I received your letter requesting information about Dr. Muraki. I will be honest with you. I do not understand your antipathy for this man, whom I still regard as a friend.
The next day, the second letter arrived. He must have scribbled it out immediately after the first. He writes:
You became ill eight and a half years ago. Dr. Muraki did not leave Bydan until almost a year later. You don't remember that, I suppose, because he never came to the house again after I informed him of your sickness. He had retired from being a private physician to live quietly and focus on his research. He never told me what exactly he was studying. I met him regularly in town, however. I knew he was spending time in the forest because his shoes often had traces of that rich black loam one can find under the ferns, up in the northwestern corner of the woods where the soil is the wettest because it gets the most rain. He's a fastidious man, but that stuff clings and smears when a person tries to scrape it off. White suede shoes...

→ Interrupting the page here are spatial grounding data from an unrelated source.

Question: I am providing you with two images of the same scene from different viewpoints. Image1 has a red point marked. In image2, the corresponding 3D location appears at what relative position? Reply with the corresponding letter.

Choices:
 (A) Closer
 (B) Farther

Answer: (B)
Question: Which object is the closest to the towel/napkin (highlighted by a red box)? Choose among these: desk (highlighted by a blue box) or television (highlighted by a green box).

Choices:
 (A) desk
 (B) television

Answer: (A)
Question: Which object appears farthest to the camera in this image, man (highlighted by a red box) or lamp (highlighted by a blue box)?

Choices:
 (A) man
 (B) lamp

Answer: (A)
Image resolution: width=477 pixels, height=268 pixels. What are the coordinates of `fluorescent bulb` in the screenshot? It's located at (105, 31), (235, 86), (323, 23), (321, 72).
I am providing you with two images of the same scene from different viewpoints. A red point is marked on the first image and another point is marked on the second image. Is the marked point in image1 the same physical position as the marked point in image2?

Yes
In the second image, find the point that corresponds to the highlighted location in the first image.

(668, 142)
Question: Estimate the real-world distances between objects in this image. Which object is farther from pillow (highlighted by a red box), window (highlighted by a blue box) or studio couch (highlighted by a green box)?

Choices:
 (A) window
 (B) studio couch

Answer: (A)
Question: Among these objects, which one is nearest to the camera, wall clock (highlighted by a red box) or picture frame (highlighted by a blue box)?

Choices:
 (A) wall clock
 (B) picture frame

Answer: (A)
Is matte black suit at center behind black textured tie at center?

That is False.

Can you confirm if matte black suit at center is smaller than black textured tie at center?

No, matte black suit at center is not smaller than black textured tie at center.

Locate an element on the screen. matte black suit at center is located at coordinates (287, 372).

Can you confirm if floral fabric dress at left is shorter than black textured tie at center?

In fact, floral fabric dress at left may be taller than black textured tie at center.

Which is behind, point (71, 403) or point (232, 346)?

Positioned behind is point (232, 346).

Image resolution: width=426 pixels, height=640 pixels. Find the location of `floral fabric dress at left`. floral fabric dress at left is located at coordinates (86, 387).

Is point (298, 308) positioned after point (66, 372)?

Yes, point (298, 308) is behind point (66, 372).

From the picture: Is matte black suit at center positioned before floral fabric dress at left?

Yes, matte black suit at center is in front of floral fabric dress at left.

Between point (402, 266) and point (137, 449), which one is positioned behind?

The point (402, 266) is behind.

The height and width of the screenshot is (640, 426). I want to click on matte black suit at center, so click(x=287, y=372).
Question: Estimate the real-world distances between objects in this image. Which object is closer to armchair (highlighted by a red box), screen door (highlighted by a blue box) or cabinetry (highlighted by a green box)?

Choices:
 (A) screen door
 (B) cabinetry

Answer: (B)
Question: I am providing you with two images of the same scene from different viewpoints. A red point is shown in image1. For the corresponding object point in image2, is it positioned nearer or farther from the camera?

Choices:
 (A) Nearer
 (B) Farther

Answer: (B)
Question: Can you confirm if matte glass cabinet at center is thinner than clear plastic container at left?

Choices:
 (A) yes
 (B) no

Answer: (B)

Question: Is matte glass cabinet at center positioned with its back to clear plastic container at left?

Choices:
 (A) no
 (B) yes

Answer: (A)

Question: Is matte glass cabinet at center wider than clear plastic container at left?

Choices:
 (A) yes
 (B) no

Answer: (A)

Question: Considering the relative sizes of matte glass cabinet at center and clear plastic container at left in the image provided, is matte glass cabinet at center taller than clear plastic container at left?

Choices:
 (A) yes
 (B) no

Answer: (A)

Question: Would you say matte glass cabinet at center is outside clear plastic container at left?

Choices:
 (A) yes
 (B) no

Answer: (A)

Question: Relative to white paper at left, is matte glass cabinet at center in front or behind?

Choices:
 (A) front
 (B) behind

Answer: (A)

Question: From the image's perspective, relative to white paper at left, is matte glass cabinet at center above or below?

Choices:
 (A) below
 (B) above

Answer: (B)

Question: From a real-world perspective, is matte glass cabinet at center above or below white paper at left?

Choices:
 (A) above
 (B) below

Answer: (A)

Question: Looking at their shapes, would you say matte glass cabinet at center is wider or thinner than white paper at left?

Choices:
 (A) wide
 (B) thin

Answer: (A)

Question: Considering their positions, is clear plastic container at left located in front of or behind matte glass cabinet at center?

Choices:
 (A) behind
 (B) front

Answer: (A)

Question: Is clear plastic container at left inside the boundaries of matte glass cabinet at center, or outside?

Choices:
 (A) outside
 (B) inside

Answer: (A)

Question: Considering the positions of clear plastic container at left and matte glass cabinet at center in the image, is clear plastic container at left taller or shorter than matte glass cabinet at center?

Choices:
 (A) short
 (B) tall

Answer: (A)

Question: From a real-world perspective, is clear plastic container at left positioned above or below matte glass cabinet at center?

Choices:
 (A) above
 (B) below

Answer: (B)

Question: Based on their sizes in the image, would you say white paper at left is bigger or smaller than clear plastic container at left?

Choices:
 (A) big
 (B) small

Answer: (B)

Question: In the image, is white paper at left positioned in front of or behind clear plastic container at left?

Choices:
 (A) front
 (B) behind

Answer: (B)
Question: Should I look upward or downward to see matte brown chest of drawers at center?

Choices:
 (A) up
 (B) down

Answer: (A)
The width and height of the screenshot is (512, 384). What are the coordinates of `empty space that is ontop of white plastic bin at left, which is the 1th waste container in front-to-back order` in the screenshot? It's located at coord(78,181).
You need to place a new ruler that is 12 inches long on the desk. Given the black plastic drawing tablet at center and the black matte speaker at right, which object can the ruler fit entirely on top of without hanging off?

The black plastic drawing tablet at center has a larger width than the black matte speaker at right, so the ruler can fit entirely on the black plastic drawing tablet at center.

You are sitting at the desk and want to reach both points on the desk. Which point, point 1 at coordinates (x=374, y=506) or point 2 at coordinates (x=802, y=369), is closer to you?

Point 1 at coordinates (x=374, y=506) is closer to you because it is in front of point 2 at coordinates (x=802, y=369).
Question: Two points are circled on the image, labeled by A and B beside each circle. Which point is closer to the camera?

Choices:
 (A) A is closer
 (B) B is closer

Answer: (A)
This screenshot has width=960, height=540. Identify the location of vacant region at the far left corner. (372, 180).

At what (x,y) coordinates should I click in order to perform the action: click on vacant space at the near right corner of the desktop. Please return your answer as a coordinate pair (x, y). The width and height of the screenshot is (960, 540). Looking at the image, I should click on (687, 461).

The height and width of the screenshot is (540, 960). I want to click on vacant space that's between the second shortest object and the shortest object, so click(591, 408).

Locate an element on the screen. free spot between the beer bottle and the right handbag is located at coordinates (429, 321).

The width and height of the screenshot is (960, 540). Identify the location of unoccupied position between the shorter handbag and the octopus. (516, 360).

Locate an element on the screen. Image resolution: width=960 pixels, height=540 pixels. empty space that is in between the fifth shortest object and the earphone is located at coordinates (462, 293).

This is where my father melts down, as I said. His sentences become disjointed. He starts a sentence and then breaks off and writes something else. He doesn't seem to realize that he has done this. His hands must have been shaking when he folded the newspaper article roughly and shoved it into the envelope. I touched the script with my hands, with my empath's fingers, and a wave of anxiety and anguish swept up the bones of my arms and into my heart. It was not mine, it was his, it was what he felt when he was writing those words. I nearly threw up.
Sorry, this whole communication was not as succinct as I would have liked it to have been. I'll draw up a timeline and start plugging the facts in.